- Task requirements
Check each line of the records for "down"; collect those that have it.

- Excerpted data
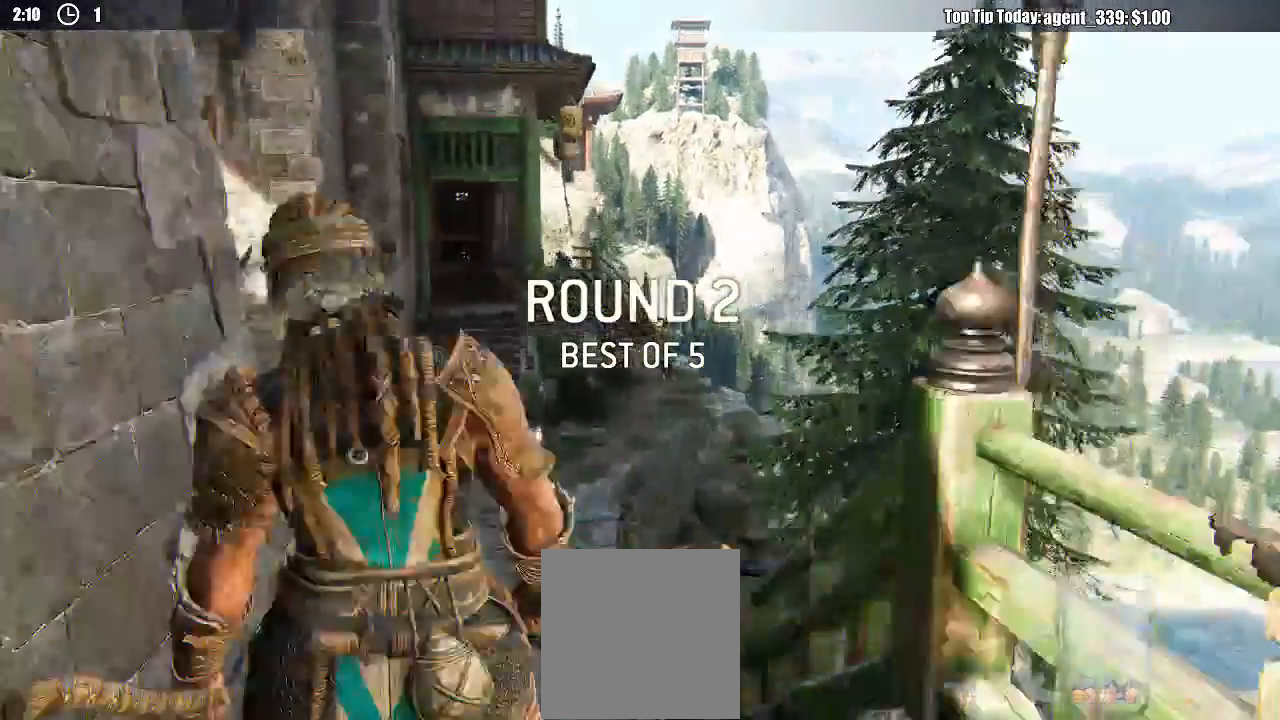
{"dt_ms": 500, "buttons": ["L3"], "left_stick": "up", "right_stick": "center", "events": [[317, "L3", "up"], [500, "L3", "down"]]}
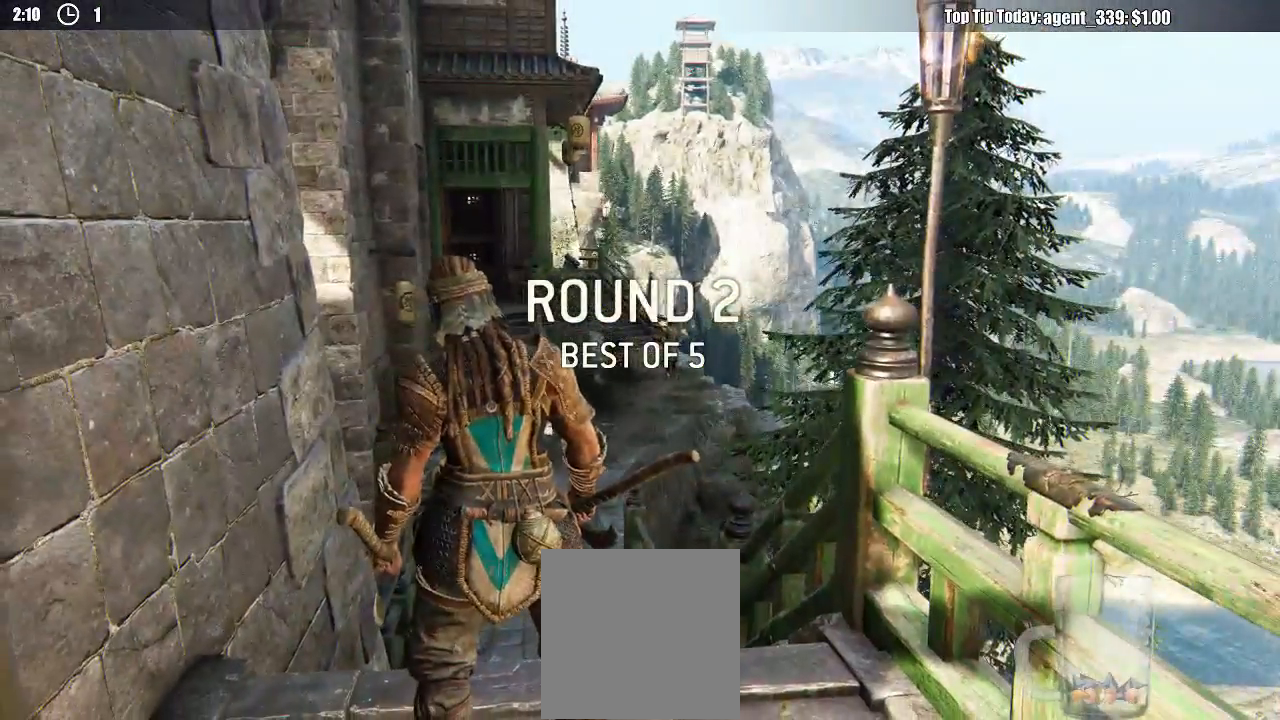
{"dt_ms": 500, "buttons": ["L3"], "left_stick": "up", "right_stick": "down", "events": [[467, "right_stick", "down"]]}
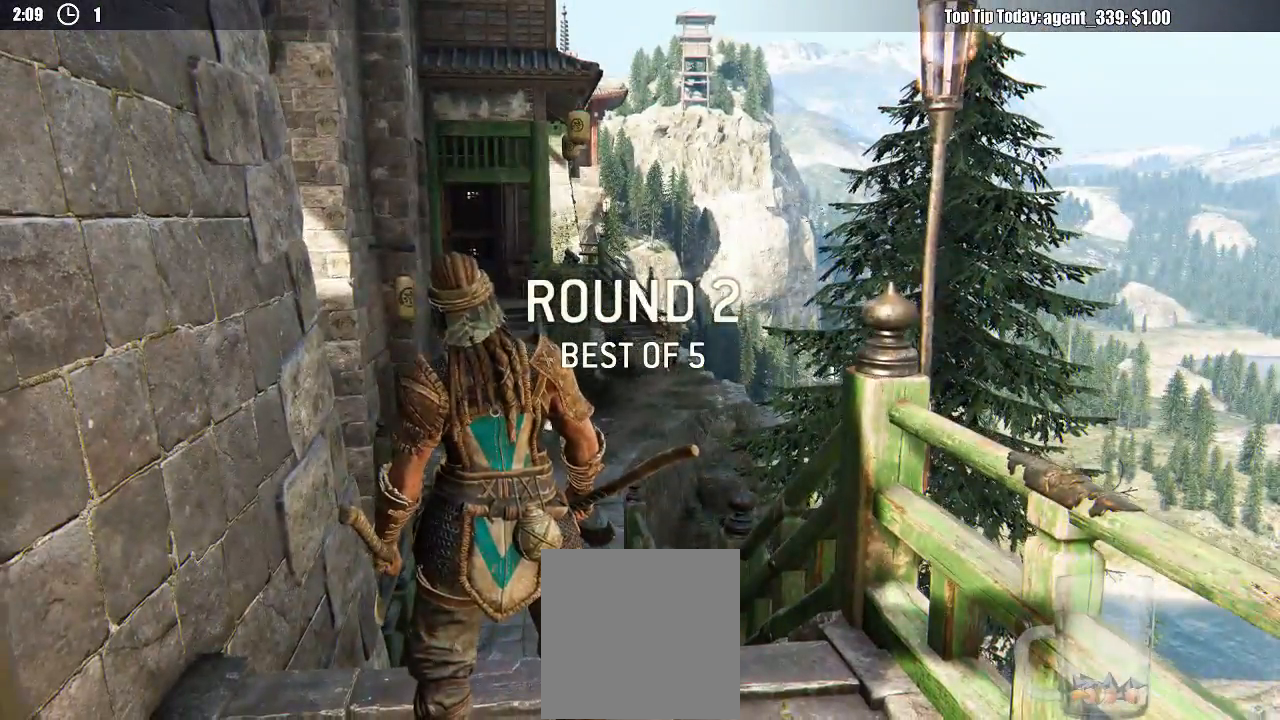
{"dt_ms": 500, "buttons": ["L3"], "left_stick": "up", "right_stick": "center", "events": [[83, "right_stick", "center"]]}
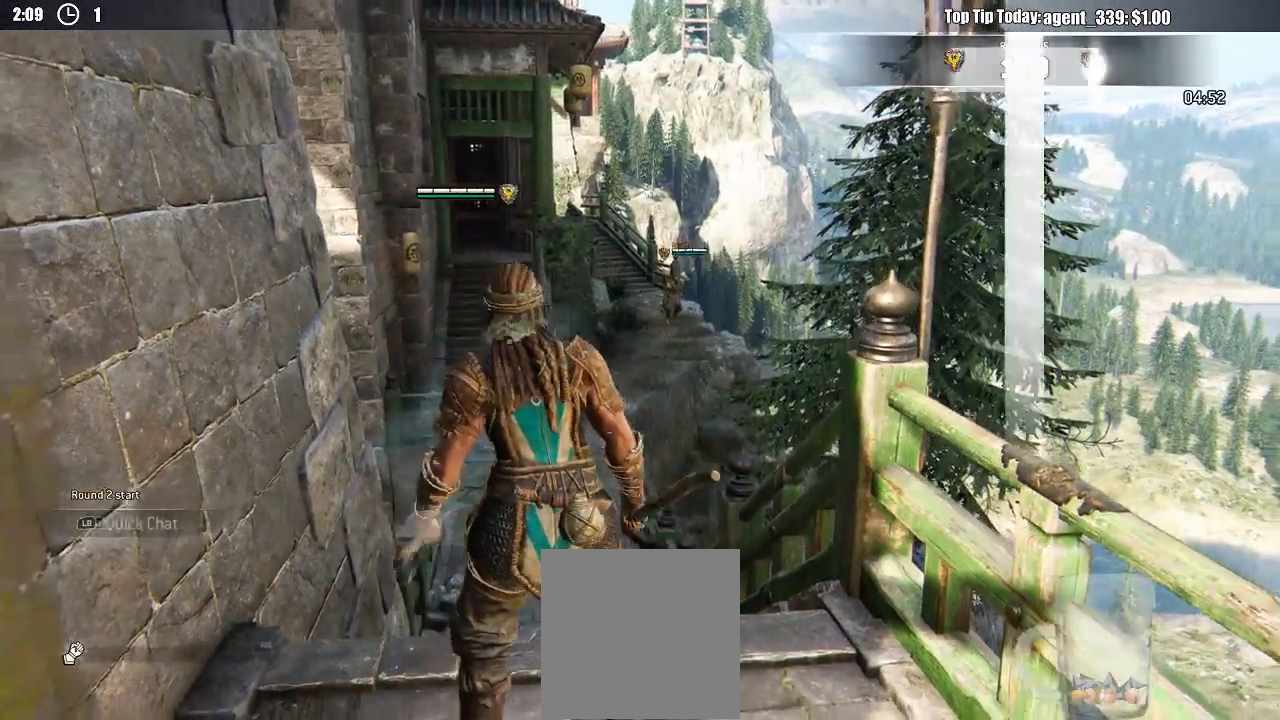
{"dt_ms": 500, "buttons": ["L3"], "left_stick": "up", "right_stick": "center", "events": [[250, "right_stick", "down-left"], [350, "right_stick", "center"]]}
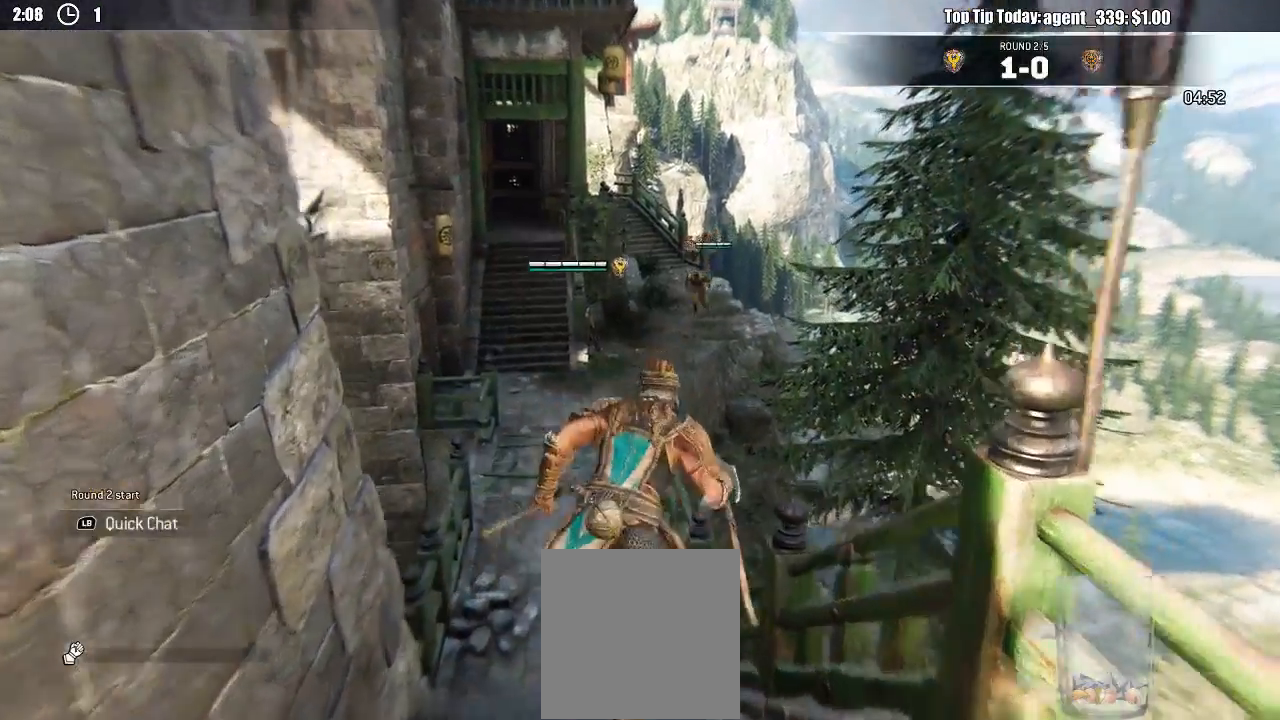
{"dt_ms": 500, "buttons": ["L3"], "left_stick": "up", "right_stick": "up-left", "events": [[417, "right_stick", "up-left"]]}
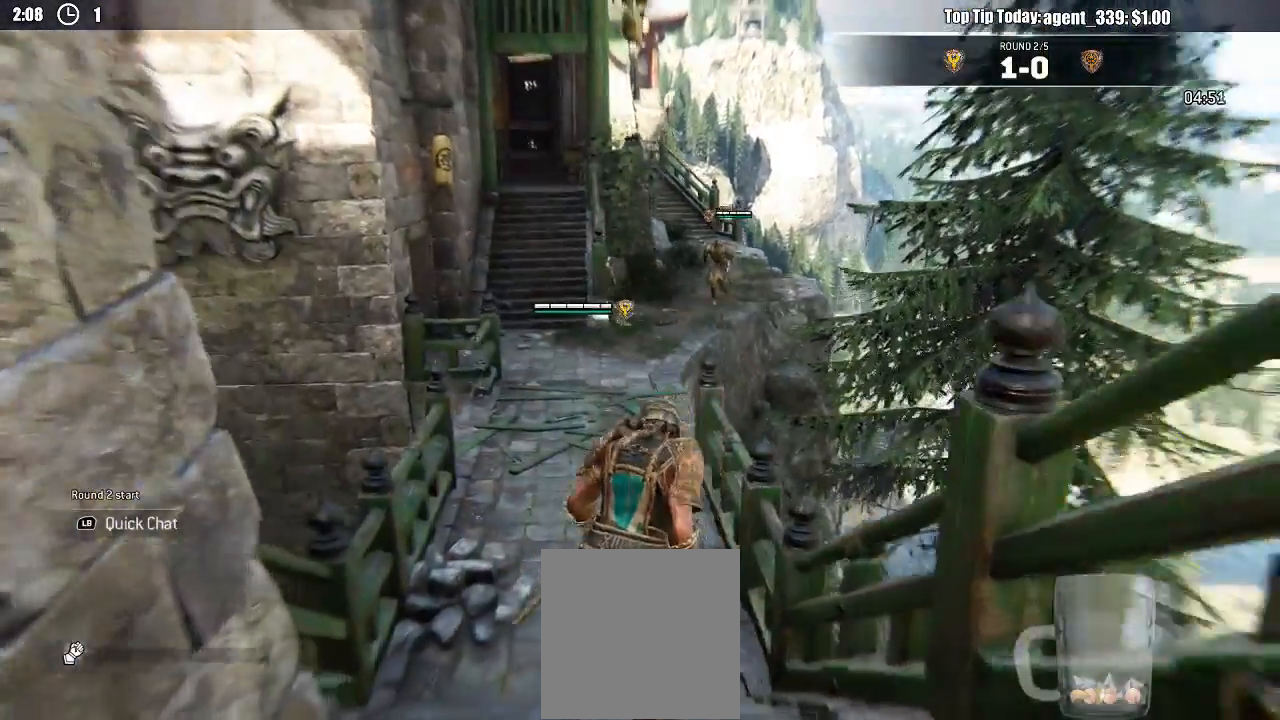
{"dt_ms": 500, "buttons": ["L3"], "left_stick": "up", "right_stick": "center", "events": [[50, "right_stick", "center"]]}
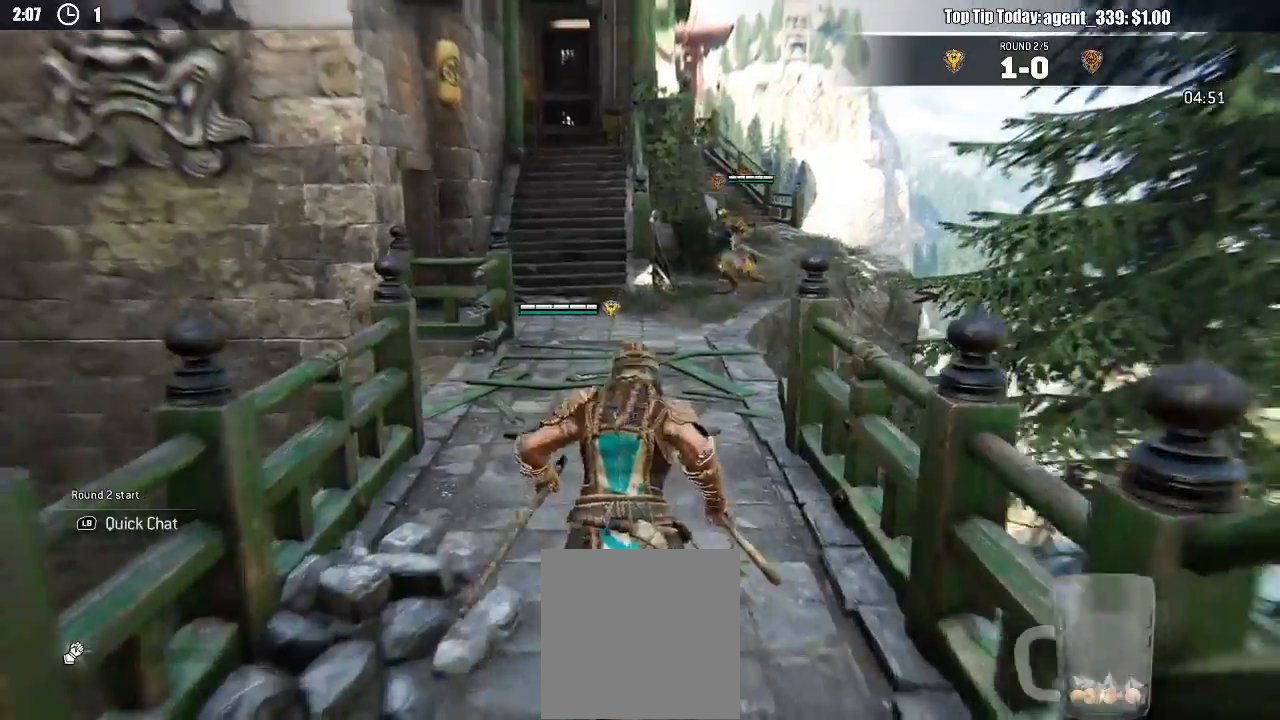
{"dt_ms": 1000, "buttons": ["L3"], "left_stick": "up", "right_stick": "center"}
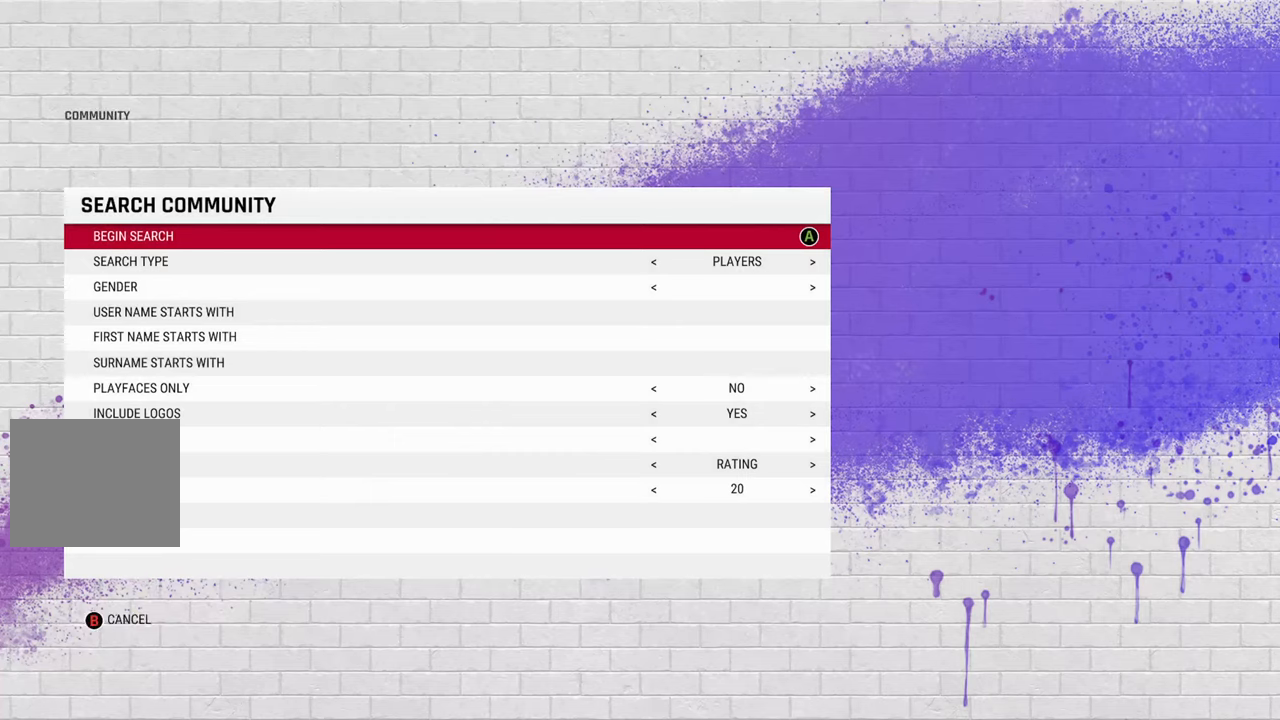
Gameplay with a controller (PlayStation layout); each line is a JSON object with the inputs held at the frame after it. "events" lists button and stick changes between this image and that frame as [ms after this image, input, new state], when the widget could be followed in between.
{"buttons": [], "left_stick": "center", "right_stick": "center", "events": []}
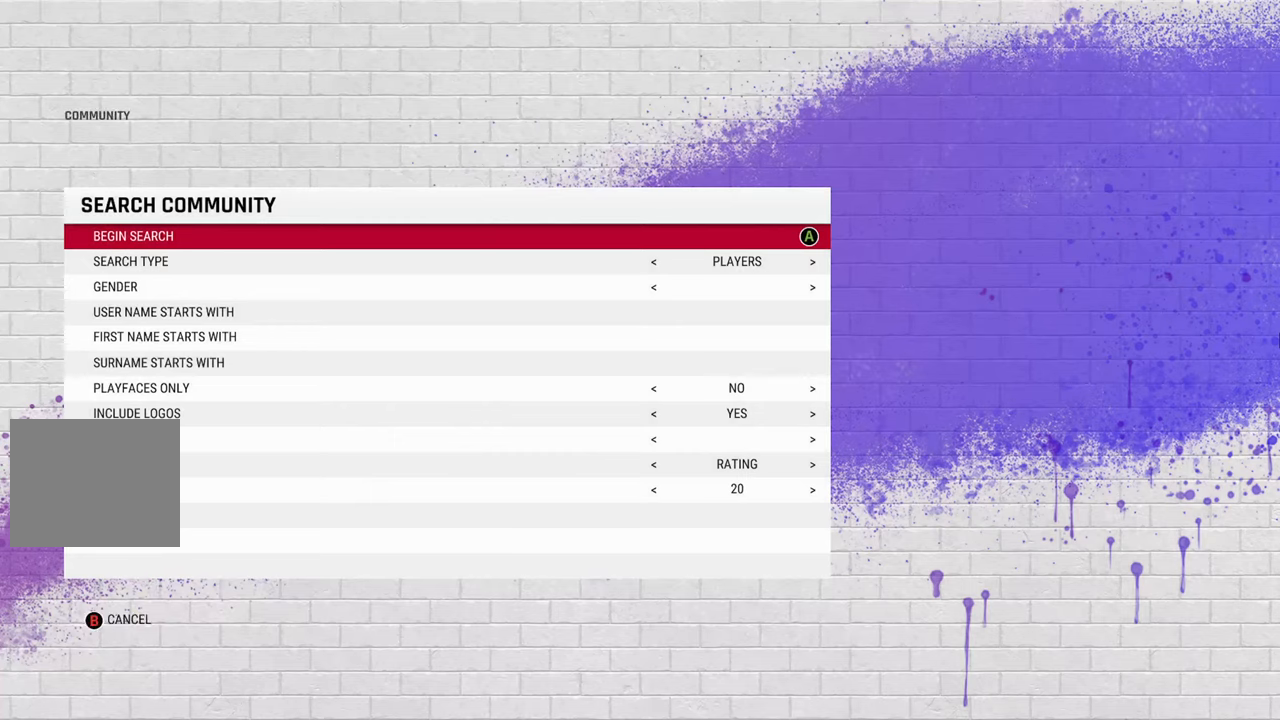
{"buttons": [], "left_stick": "center", "right_stick": "center", "events": []}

- Result of the exercise
{"dt_ms": 500, "buttons": ["L3"], "left_stick": "up", "right_stick": "center", "events": [[317, "L3", "up"], [500, "L3", "down"]]}
{"dt_ms": 500, "buttons": ["L3"], "left_stick": "up", "right_stick": "down", "events": [[467, "right_stick", "down"]]}
{"dt_ms": 500, "buttons": ["L3"], "left_stick": "up", "right_stick": "center", "events": [[250, "right_stick", "down-left"], [350, "right_stick", "center"]]}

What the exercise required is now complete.